Observability with the Elastic Stack



  • In my role as a Product Lead for Observability at Elastic, I get a few different reactions when I use the term 'observability'. The most common reaction by far today still is: "What is 'observability'?" But I also increasingly hear things like: "We just kicked-off an 'observability initiative', but we're still figuring out exactly how to go about it." And finally, some organizations we have been fortunate to work with already consider 'observability' an integral part of how they design and build products and services.

    Given that the term is still gaining traction, I thought it would be useful to demystify how we at Elastic view 'observability', what we learned from our thought-leading customers, and how we think about it from the product perspective as we evolve our stack for operational use cases.

    What is 'Observability'?

    We certainly did not invent the term 'observability'. We started hearing about it from users, primarily those within the Site Reliability Engineering (SRE) community.

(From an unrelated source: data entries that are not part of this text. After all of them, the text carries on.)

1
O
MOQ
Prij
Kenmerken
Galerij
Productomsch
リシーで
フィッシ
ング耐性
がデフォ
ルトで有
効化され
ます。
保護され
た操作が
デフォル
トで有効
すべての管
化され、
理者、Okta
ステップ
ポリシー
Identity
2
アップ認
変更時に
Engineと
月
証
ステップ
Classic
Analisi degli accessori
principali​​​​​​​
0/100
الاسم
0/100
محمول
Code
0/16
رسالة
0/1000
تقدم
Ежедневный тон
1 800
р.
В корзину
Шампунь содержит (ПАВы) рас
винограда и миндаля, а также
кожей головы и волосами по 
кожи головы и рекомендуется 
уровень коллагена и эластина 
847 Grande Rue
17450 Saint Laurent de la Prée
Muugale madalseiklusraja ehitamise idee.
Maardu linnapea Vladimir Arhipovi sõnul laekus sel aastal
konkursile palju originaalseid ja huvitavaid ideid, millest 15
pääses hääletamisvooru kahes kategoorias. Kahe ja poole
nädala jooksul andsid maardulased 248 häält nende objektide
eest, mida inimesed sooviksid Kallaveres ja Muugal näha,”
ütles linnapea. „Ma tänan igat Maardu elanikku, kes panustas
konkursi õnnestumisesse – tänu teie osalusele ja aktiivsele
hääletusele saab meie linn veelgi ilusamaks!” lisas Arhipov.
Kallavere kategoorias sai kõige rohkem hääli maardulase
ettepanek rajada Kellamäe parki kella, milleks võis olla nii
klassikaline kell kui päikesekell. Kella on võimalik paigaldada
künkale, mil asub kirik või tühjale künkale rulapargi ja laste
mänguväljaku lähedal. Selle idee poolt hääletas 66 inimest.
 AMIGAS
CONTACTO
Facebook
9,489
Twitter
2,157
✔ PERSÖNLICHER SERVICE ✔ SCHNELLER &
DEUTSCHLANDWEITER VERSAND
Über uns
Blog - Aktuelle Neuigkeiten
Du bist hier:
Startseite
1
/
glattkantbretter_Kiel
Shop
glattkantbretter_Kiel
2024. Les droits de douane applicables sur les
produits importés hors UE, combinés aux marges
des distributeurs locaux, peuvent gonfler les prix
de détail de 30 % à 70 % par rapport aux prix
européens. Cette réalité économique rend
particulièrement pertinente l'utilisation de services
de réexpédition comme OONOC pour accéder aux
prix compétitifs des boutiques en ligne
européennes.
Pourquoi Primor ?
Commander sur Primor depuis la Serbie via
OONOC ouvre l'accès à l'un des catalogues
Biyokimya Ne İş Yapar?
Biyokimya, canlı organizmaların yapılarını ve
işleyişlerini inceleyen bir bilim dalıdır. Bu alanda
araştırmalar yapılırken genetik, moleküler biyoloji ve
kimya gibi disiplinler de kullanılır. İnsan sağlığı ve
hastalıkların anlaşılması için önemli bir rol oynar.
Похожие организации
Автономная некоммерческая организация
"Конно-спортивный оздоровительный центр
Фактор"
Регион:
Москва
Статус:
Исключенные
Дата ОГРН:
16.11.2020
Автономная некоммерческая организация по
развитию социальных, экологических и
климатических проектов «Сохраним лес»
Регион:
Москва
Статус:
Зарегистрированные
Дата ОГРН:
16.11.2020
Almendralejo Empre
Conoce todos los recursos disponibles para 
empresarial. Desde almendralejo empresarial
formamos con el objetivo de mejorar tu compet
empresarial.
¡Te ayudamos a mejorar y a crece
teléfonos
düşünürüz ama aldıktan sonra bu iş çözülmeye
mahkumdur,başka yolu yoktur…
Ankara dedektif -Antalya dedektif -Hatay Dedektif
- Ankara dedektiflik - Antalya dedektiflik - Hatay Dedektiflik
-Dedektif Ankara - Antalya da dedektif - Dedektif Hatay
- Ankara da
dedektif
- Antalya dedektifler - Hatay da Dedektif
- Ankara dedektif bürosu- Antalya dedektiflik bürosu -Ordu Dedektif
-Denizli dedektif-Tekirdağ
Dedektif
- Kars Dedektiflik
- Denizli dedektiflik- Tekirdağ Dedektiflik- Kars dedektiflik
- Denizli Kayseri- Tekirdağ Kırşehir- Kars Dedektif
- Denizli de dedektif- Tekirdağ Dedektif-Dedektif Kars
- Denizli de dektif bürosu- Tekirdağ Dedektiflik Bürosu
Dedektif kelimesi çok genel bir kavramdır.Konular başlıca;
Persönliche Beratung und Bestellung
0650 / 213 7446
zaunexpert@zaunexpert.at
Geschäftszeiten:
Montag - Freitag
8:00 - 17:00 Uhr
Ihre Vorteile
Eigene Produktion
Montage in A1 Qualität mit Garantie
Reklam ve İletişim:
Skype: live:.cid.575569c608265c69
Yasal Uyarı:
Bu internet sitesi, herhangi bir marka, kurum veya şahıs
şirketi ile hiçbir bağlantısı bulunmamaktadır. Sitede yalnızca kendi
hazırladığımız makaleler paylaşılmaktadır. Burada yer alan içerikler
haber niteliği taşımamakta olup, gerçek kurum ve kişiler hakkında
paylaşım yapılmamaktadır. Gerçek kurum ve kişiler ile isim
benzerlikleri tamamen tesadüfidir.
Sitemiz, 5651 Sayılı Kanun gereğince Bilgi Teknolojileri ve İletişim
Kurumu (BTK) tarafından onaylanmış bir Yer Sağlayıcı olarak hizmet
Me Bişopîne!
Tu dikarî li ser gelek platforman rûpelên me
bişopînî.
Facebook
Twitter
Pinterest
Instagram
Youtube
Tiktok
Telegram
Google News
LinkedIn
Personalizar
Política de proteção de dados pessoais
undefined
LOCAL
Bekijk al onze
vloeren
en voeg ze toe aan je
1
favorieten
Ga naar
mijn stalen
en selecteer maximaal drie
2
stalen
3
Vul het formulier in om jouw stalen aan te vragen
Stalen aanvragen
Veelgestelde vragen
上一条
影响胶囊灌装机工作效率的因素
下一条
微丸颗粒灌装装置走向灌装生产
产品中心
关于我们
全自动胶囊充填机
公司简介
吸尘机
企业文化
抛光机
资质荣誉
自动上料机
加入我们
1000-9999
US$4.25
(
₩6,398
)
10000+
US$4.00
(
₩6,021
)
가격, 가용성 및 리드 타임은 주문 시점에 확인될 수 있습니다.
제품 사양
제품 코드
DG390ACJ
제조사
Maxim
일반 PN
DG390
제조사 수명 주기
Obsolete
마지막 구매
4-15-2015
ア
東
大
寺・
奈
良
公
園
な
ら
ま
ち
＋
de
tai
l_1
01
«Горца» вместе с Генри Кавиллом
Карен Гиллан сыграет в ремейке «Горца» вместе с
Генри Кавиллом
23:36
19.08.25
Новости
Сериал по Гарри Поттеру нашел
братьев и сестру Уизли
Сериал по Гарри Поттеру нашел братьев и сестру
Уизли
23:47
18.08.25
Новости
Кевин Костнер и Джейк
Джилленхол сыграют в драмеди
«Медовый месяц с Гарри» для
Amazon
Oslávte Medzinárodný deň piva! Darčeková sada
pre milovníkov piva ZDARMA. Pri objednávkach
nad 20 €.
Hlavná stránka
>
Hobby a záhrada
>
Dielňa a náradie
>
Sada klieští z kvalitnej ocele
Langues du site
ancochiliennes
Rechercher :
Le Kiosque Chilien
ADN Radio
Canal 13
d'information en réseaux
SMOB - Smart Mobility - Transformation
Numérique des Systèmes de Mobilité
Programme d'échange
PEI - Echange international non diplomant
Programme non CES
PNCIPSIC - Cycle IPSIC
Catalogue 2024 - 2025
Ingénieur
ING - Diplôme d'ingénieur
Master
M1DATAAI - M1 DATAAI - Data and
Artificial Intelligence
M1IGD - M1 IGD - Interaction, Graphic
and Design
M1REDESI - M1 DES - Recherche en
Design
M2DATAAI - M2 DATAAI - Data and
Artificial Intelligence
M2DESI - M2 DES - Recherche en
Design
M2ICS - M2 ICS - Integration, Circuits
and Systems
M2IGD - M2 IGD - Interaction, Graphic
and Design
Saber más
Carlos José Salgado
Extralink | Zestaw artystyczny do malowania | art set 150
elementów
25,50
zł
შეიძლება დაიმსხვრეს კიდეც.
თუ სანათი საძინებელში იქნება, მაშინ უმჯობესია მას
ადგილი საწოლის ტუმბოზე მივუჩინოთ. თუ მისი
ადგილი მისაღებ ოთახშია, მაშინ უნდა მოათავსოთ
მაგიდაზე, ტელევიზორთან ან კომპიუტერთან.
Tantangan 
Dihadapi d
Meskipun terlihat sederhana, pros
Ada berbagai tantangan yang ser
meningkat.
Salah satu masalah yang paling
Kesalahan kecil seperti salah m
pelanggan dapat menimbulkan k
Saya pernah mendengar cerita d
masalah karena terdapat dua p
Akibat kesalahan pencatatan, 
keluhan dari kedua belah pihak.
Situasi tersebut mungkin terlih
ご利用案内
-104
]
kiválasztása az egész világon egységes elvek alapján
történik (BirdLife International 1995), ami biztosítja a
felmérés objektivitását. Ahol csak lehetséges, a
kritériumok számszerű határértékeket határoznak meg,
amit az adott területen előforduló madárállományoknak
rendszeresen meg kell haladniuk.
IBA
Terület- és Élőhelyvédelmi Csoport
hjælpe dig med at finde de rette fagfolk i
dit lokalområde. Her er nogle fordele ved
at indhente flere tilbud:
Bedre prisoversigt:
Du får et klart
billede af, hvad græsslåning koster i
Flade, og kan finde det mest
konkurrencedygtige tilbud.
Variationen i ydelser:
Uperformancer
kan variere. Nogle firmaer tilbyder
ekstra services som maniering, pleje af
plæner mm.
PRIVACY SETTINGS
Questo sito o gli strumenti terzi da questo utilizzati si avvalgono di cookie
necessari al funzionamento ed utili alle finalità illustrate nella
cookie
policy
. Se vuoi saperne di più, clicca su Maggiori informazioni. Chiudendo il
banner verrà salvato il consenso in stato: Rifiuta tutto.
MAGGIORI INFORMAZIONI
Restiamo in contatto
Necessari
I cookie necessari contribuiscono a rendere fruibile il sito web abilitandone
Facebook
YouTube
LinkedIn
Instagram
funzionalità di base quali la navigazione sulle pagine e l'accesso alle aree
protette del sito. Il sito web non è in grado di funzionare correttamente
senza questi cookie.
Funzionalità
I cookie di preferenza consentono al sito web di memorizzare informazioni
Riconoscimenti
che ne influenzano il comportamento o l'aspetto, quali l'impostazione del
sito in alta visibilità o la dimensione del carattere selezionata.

Several sources trace back beginnings of this term to SRE organizations from Silicon Valley giants like Twitter. And even though the seminal Google SRE Book does not mention the term, it lays out many of the principles associated with 'observability' today.

    'Observability' is not something that a vendor delivers in a box -- it is an attribute of a system you build, much like usability, high availability, and stability. The goal of designing and building an 'observable' system is to make sure that when it is run in production, operators responsible for it can detect undesirable behaviors (e.g. service downtime, errors, slow responses) and have actionable information to pin down root cause in an effective manner (e.g. detailed event logs, granular resource usage information, and application traces). Common challenges preventing organizations from achieving this seemingly obvious goals include not collecting enough information, collecting too much information, but not making it actionable, and fragmenting access to this information.

    The first aspect — detection of undesirable behaviors — usually starts with setting of Service Level Indicators (SLIs) and Objectives (SLOs). These are internal measures of success by which production systems are judged in observability-minded organizations. If there is a contractual obligation to fulfill these objectives, an SLI/SLO may also translate to a Service Level Agreements (SLAs). The most common example of an SLI is system uptime, for which you may set an SLO of 99.9999%. System uptime is also the most common SLA exposed to external customers. However, your SLI/SLOs internally may be a lot more granular, and monitoring and alerting on these most important factors of production system behavior is the basis of any observability initiative. This aspect of observability is also known by the term "monitoring".

    The second aspect — providing operators with granular information to debug production issues quickly and efficiently — is an area where we see a lot of movement and innovation. There is quite a bit of talk about the "three pillars of observability" — metrics, logs, and application traces. There is also recognition that simply collecting all this granular data using a patchwork of tools is not necessarily actionable and often not cost effective.